Ohio casinos saw revenue gains in February, and totals for the state increased compared to January earnings.
The Ohio Casino Control Commission report released Thursday reflects February gaming revenue from venues in Cleveland, Columbus and Toledo, as well as last week’s controlled demonstration at a Cincinnati venue.
Adjusted gross revenue for all four casinos — the money received by casino operators less winnings paid to patrons — increased from $53.2 million in January to $55.5 million, a 4.3 percent gain.
Rock Ohio Caesars operates the Horseshoe casinos in Cleveland and Cincinnati.
Penn National Gaming Inc. — the company planning a racino for Dayton — operates Hollywood casinos in Columbus and Toledo.

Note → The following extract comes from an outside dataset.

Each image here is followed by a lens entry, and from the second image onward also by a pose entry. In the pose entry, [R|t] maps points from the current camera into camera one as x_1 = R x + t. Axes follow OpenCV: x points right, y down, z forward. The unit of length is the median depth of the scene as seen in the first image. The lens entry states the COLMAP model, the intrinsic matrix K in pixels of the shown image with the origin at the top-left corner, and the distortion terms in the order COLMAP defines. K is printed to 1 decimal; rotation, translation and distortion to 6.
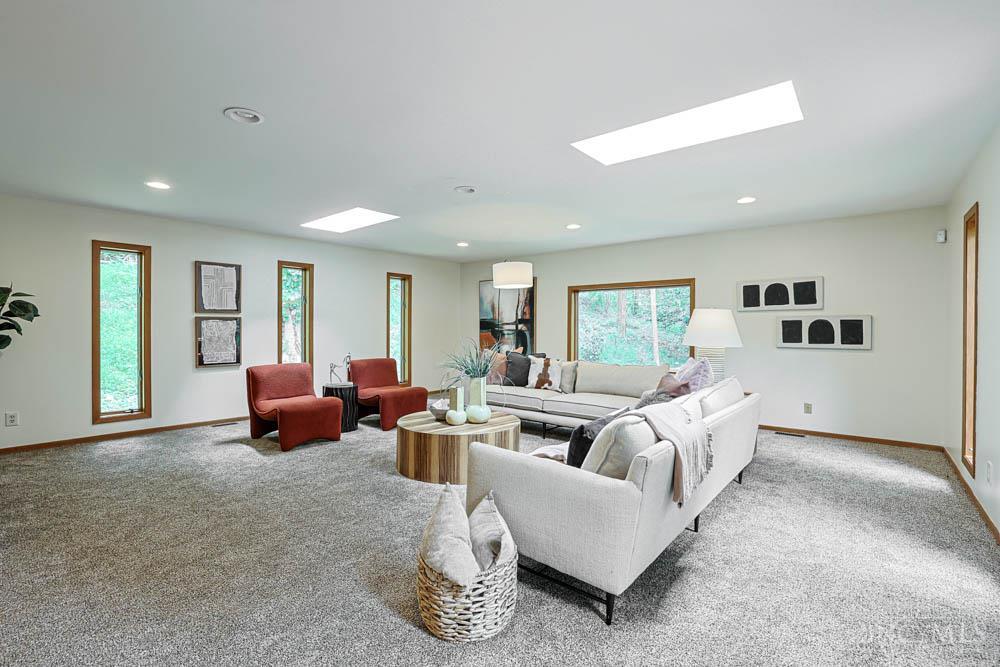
lens RADIAL K [[457.5, 0, 493.8], [0, 457.5, 332.1], [0, 0, 1]] dist [-0.043962, 0.012267]
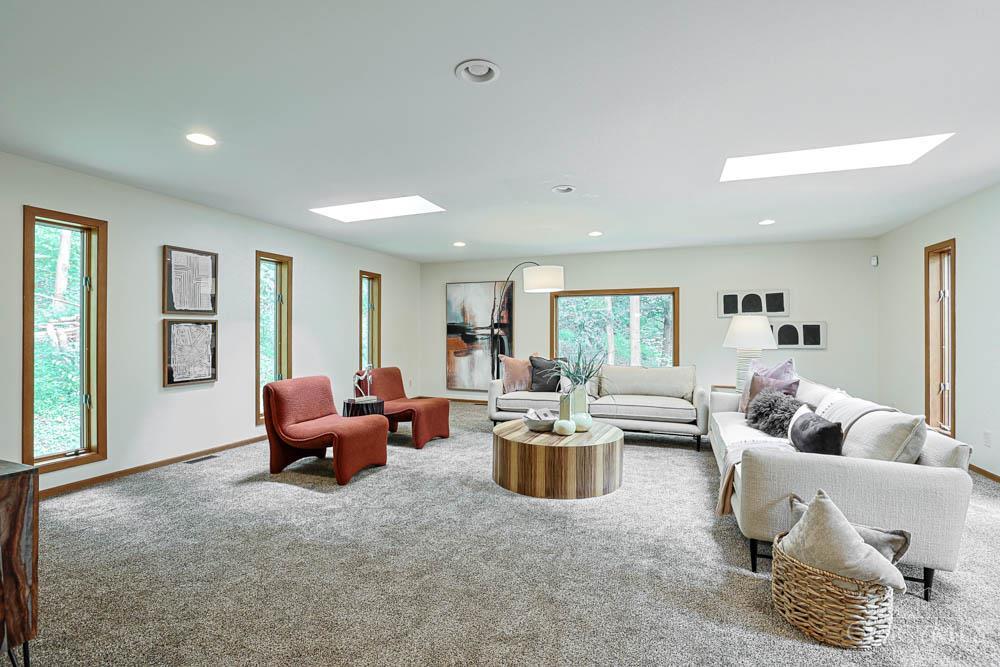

Revenues for the Cleveland casino rose from $20.7 million to $22 million, a 6.7 percent increase that continued its streak of highest adjusted gross revenue among the casinos.
Revenues in Toledo rose from $14.3 to $14.8 million, a 3.3 percent increase.
The Columbus casino, which has been facing increased competition from video lottery terminals at Scioto Downs Racino, saw its AGR rise from $18.3 million to $18.5 million, a 1.2 percent gain.
Revenue at Scioto Downs was $11 million in February, an 8.1 percent increase from January, according to the Ohio Lottery Commission.
The casinos seem to be following the typical casino trend of revenues spiking, dipping then reaching a plateau, according to Tama Davis, spokeswoman for the commission.
“If you look at the past three of four months, it seems as if there’s been a leveling out and numbers have been fairly consistent,” Davis said.
A closer examination of the revenues won’t be possible until year-to-year averages can be determined for all four casinos, she said.
Horseshoe Casino Cincinnati, which opened Monday, collected $227,752 in AGR during a Feb. 27 invite-only preview.
The casino split its share of the proceeds — $152,595 — between non-profits ArtsWave, the Cincinnati-Hamilton County Community Action Agency, Freestore Foodbank’s Cincinnati Cooks and Talbert House, then added $1,850 in non-gaming proceeds for each organization, according to Rock Gaming.